EXERCISE PASSAGE:
The Crazy Years

Robert Heinlein was a bit off. The 1960s did indeed see some “Crazy Years” but the real craziness has not hit until now. Victor Davis Hanson explains:

Washington is more confusing. Bill Clinton balanced his last budgets but raised taxes. George Bush increased deficits but cut taxes. But now taxes, spending and deficits soar all at once. We are lectured that prior reckless federal spending and borrowing got us into this mess — but now are told that even more federal spending and borrowing will get us out of it.

We’ve seen housing sales slump when home prices were high but interest rates low. Or when prices were low but interest high. Or when prices and interest were alike high. But we never have seen a bad housing market in which both home prices and mortgage interest rates were low.

DIRECTIONS:
(a) Rewrite the paragraph of the Crazy Years passage that begins "We've seen housing sales slump" as a short list, keeping its main facts.
(b) According to the Crazy Years passage, which president balanced his last budgets but raised taxes?
The records come from an unrelated source.

RECORDED DATA:

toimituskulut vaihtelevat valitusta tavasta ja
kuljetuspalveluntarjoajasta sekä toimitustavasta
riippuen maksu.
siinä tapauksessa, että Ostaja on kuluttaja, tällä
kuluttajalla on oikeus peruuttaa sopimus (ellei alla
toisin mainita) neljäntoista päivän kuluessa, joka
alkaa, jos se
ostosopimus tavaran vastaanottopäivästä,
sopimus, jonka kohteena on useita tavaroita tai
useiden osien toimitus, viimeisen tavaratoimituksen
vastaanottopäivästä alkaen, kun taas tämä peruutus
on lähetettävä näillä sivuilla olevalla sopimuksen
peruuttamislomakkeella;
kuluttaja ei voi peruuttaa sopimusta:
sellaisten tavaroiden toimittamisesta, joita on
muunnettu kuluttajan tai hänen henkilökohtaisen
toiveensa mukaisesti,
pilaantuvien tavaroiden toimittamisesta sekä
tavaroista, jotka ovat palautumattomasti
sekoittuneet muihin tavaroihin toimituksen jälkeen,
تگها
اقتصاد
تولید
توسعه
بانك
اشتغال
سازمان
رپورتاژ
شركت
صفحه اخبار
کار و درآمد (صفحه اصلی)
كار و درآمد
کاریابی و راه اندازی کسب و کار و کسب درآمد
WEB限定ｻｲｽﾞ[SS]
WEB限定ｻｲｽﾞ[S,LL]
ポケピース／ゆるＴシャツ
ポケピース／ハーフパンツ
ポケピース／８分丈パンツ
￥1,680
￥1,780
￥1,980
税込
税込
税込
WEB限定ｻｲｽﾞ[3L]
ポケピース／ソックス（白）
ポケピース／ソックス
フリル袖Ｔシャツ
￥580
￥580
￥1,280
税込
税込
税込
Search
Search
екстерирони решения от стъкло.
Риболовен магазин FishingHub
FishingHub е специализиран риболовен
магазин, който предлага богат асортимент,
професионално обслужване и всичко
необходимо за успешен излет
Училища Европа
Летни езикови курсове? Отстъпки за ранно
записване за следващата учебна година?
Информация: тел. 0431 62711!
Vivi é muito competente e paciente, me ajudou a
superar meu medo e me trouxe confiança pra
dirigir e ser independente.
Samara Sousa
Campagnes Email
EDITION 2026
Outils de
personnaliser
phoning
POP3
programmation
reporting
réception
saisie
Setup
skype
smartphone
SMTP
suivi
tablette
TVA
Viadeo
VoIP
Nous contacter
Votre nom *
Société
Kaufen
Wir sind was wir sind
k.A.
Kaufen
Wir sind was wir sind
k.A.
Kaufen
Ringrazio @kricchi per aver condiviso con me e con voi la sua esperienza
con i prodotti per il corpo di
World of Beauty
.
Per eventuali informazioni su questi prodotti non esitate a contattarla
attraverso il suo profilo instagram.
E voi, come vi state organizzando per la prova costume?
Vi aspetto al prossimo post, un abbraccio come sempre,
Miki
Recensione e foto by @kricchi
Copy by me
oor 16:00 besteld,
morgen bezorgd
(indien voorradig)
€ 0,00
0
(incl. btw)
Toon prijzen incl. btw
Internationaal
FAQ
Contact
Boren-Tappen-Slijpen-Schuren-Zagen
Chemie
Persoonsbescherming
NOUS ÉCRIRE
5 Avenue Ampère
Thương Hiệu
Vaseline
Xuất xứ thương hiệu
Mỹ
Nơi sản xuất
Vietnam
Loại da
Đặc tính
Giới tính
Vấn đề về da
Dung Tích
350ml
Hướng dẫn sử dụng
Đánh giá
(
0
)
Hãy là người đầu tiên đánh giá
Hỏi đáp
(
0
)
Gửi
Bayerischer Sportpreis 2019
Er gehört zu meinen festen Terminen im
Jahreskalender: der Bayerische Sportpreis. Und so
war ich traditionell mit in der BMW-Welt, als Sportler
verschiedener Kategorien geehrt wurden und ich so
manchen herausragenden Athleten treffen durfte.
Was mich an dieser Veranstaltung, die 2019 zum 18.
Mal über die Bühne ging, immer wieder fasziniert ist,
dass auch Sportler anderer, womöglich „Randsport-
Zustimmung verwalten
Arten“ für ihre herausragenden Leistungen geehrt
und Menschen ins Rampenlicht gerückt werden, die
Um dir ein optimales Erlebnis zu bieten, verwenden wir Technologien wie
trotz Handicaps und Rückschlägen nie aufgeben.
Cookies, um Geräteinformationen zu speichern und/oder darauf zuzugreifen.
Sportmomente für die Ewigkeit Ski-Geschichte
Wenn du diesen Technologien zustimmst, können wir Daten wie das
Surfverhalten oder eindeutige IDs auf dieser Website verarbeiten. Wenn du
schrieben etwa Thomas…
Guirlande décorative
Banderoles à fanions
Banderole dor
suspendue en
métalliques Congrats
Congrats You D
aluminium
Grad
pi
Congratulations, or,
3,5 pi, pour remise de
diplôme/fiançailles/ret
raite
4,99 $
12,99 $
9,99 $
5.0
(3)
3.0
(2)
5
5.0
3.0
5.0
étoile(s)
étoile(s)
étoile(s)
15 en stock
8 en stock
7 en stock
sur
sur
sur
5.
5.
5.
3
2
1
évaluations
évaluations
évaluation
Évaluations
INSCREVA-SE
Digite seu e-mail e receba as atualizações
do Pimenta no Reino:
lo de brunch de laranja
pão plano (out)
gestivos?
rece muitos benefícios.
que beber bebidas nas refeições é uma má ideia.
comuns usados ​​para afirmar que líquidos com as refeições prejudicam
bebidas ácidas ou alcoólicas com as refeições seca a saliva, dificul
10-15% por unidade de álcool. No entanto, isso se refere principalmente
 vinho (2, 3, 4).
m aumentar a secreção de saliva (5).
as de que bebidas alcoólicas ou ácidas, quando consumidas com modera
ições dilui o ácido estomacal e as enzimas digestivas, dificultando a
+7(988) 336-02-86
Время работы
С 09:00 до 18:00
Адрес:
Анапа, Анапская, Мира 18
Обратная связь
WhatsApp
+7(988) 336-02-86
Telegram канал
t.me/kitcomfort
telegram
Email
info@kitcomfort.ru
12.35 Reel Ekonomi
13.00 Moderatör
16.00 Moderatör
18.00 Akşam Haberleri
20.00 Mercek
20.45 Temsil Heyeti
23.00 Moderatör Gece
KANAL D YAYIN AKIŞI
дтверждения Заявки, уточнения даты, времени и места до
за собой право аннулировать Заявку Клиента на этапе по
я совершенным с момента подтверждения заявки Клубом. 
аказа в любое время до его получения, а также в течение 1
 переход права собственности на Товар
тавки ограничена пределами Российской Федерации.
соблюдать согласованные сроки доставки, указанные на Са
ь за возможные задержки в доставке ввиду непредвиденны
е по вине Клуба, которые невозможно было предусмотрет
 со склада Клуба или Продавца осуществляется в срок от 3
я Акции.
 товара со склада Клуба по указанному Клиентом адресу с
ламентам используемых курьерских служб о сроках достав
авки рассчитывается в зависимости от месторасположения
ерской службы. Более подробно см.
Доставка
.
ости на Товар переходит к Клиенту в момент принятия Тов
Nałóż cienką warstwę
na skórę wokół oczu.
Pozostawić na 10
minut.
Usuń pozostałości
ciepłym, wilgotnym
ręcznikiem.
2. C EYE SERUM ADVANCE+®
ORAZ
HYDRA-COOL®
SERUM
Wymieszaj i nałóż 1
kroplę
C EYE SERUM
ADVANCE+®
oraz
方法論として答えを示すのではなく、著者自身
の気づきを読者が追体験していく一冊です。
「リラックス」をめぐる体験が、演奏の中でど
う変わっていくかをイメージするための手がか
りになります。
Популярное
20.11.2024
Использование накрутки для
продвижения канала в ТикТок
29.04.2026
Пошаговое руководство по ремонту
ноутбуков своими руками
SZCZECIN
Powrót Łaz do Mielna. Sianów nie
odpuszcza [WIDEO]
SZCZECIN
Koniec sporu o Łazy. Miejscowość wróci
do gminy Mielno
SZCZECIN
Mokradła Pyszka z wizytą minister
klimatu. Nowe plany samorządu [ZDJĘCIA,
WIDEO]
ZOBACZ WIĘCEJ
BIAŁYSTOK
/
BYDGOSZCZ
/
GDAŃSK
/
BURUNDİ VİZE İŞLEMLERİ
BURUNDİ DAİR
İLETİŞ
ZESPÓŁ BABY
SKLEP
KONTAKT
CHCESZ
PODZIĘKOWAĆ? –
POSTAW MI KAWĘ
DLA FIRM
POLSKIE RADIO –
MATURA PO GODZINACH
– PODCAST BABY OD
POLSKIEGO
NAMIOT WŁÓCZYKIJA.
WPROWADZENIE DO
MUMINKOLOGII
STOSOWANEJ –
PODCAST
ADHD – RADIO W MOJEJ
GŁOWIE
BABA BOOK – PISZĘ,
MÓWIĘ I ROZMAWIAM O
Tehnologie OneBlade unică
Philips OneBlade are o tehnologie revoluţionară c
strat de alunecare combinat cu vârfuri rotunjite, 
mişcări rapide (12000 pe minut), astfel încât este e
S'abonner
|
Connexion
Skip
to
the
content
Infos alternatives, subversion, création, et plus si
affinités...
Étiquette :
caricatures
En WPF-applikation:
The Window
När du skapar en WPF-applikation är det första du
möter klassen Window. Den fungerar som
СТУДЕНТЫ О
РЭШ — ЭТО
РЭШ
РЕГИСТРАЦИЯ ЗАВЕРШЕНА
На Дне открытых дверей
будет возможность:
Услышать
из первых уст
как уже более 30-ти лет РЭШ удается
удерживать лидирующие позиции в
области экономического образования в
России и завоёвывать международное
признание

EXPECTED OUTPUTS:
(a)
Housing sales have slumped when:
- home prices were high but interest rates were low
- prices were low but interest rates were high
- both prices and interest rates were high

A bad housing market with both low home prices and low mortgage interest rates has never been seen.

(b) Bill Clinton.